The consistent theme of the above decisions is that when the total amount of restitution payments received is more than the amount claimed as excludable, these agencies must be cognizant of the near impossibility of proper documentation and the legal presumption in favor of excluding the funds.
IV. Practice tips
1. Calculate past restitution payments in advance of need for benefits
Any client who has received restitution payments and is concerned about future eligibility for public benefits should calculate the amount of past payments received to date. Usually, one can work with the appropriate consulate or foreign governmental agency administering the fund(s). This can take considerable time and cannot always be accomplished in the normal time limits of an application for public benefits, so putting in the effort well before the need for an application is usually the best option. Further, doing a year-by-year, if not month-by-month conversion of the foreign currency to U.S. dollars will result in the most accurate total and presumably yield more credible results.
Where documentation is lacking, other evidence of payments, including an affidavit of the recipient or his or her representative can be helpful, as shown in the Ohio case discussed above.

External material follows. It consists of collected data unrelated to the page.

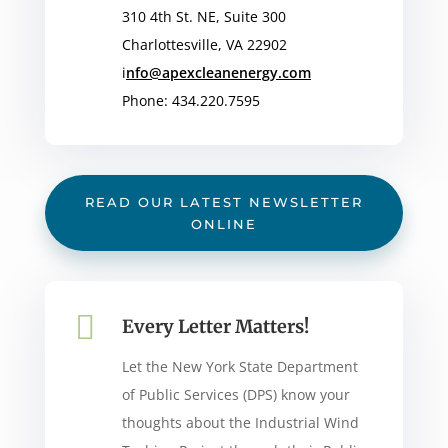
310 4th St. NE, Suite 300
Charlottesville, VA 22902
i
nfo@apexcleanenergy.com
Phone: 434.220.7595
READ OUR LATEST NEWSLETTER
ONLINE

Every Letter Matters!
Let the New York State Department
of Public Services (DPS) know your
thoughts about the Industrial Wind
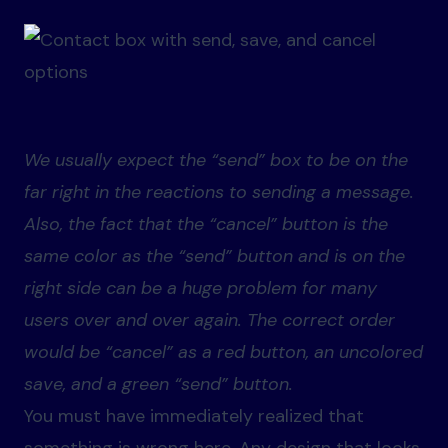
We usually expect the “send” box to be on the
far right in the reactions to sending a message.
Also, the fact that the “cancel” button is the
same color as the “send” button and is on the
right side can be a huge problem for many
users over and over again. The correct order
would be “cancel” as a red button, an uncolored
save, and a green “send” button.
You must have immediately realized that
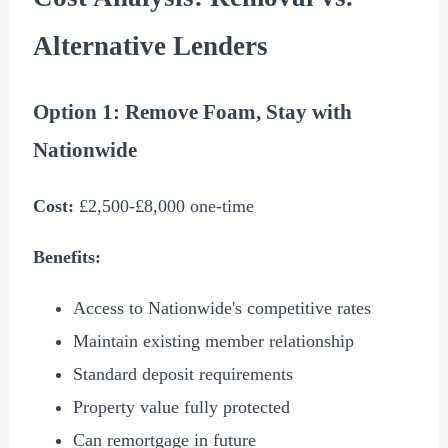
Alternative Lenders
Option 1: Remove Foam, Stay with
Nationwide
Cost:
£2,500
-
£8,000
one-time
Benefits:
Access to Nationwide's competitive rates
Maintain existing member relationship
Standard deposit requirements
Property value fully protected
Can remortgage in future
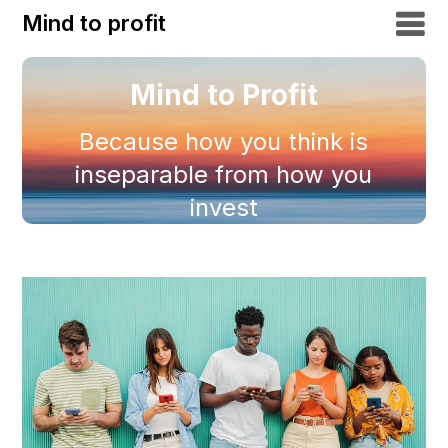
Mind to profit
Mind to Profit
Because how you think is
inseparable from how you
invest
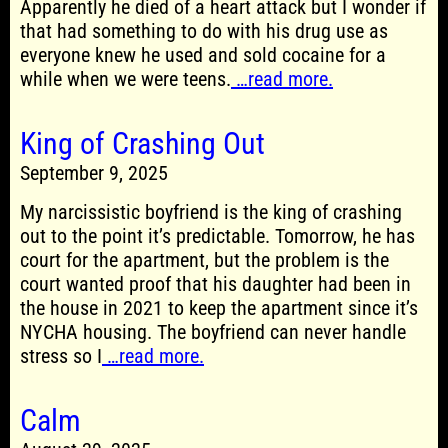
Apparently he died of a heart attack but I wonder if
that had something to do with his drug use as
everyone knew he used and sold cocaine for a
while when we were teens.
…read more.
King of Crashing Out
September 9, 2025
My narcissistic boyfriend is the king of crashing
out to the point it’s predictable. Tomorrow, he has
court for the apartment, but the problem is the
court wanted proof that his daughter had been in
the house in 2021 to keep the apartment since it’s
NYCHA housing. The boyfriend can never handle
stress so I
…read more.
Calm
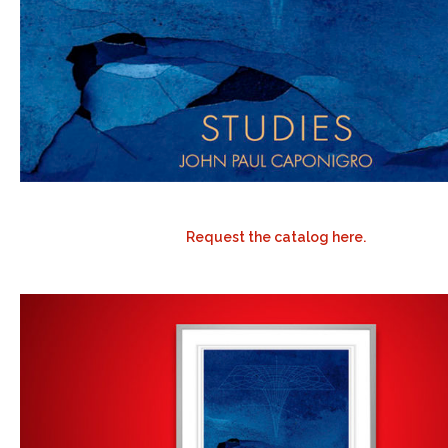
Request the catalog here.
.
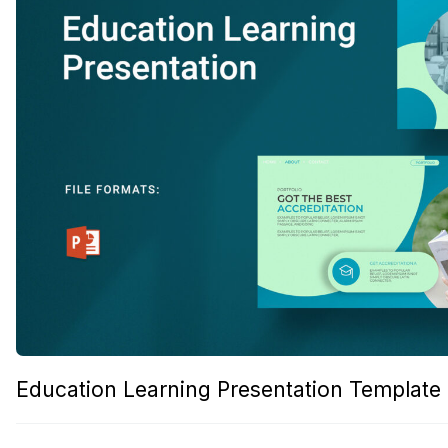
Education Learning Presentation Template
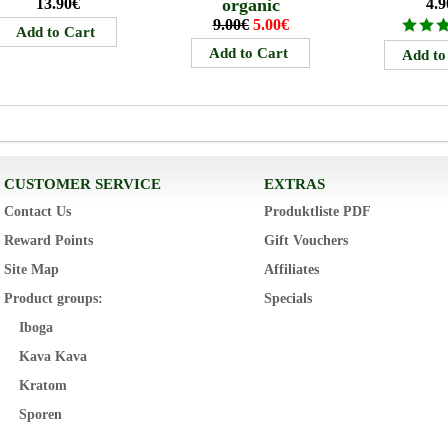
13.90€
organic
4.9
9.00€
5.00€
CUSTOMER SERVICE
EXTRAS
Contact Us
Produktliste PDF
Reward Points
Gift Vouchers
Site Map
Affiliates
Product groups:
Specials
Iboga
Kava Kava
Kratom
Sporen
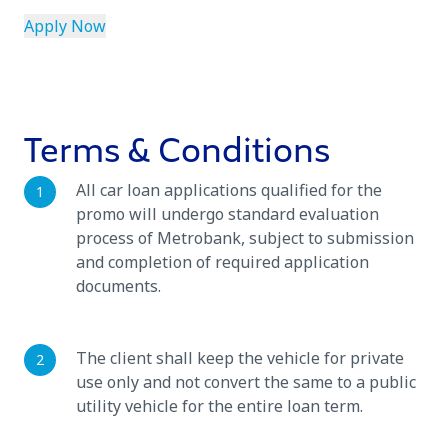
Apply Now
Terms & Conditions
All car loan applications qualified for the
promo will undergo standard evaluation
process of Metrobank, subject to submission
and completion of required application
documents.
The client shall keep the vehicle for private
use only and not convert the same to a public
utility vehicle for the entire loan term.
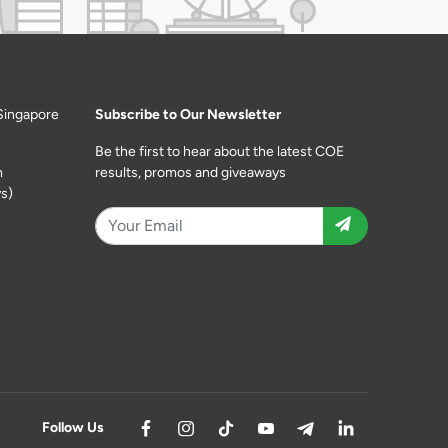
Singapore
Subscribe to Our Newsletter
Be the first to hear about the latest COE
m
results, promos and giveaways
s)
Follow Us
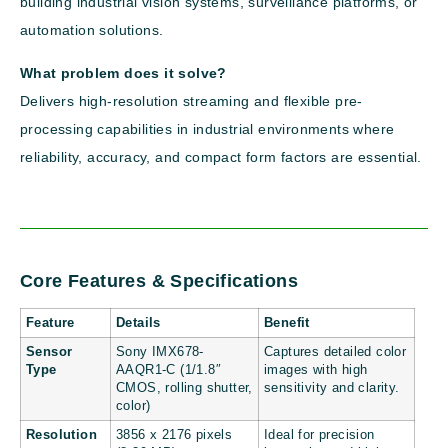
building industrial vision systems, surveillance platforms, or
automation solutions.
What problem does it solve?
Delivers high-resolution streaming and flexible pre-
processing capabilities in industrial environments where
reliability, accuracy, and compact form factors are essential.
Core Features & Specifications
Feature
Details
Benefit
Sensor
Sony IMX678-
Captures detailed color
Type
AAQR1-C (1/1.8″
images with high
CMOS, rolling shutter,
sensitivity and clarity.
color)
Resolution
3856 x 2176 pixels
Ideal for precision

2. Segregate and spend non-excluded funds first
Although segregation of the funds is not a absolute requirement, as a practical matter, it will make for a much simpler application for public benefits and a greater likelihood of success in protecting the funds.
3. Use a trust
Using a trust for the purpose of segregating excluded restitution funds can be helpful. First, as shown in the New York case discussed above, the mere fact that the recipient placed the funds in a trust designated as a restitution trust can serve as evidence that the funds have been "identified" as restitution funds. Second, segregating the funds in a restitution trust will increase the likelihood that the client (or his or her representative) will keep the funds segregated and preserved as the funds are transferred to different investments or institutions from time to time.
Because the funds in the trust will be protected simply by virtue of the fact that the funds are "identifiable" as restitution funds, the trust form itself need not be in a specific form for this purpose. The trustee may have full discretion to use the funds for the grantor and the grantor may be trustee for himself or herself. Usually, the trust will include a reference to restitution funds in both the title and the trust purpose to reflect the nature of the funds held in it, but the structure of the document will be dictated by other estate planning considerations and the client’s specific situation.
Nazi restitution payments are granted considerable protection under federal law. To ensure recipients of such funds fully realize this protection, they should calculate the amount of payments they’ve received to date, and segregate those funds in a separate trust.